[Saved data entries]
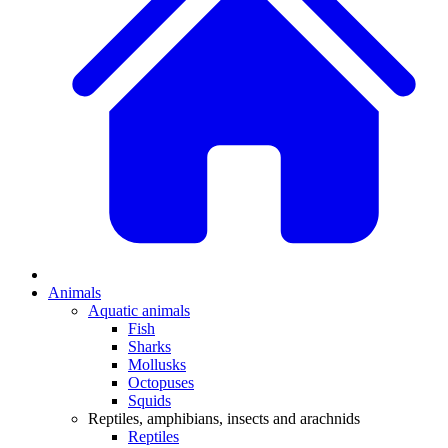
Animals
Aquatic animals
Fish
Sharks
Mollusks
Octopuses
Squids
Reptiles, amphibians, insects and arachnids
Reptiles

(Task brief): Transcribe the records in full and exactly. Pictures stay out.

(Written response):
Animals
Aquatic animals
Fish
Sharks
Mollusks
Octopuses
Squids
Reptiles, amphibians, insects and arachnids
Reptiles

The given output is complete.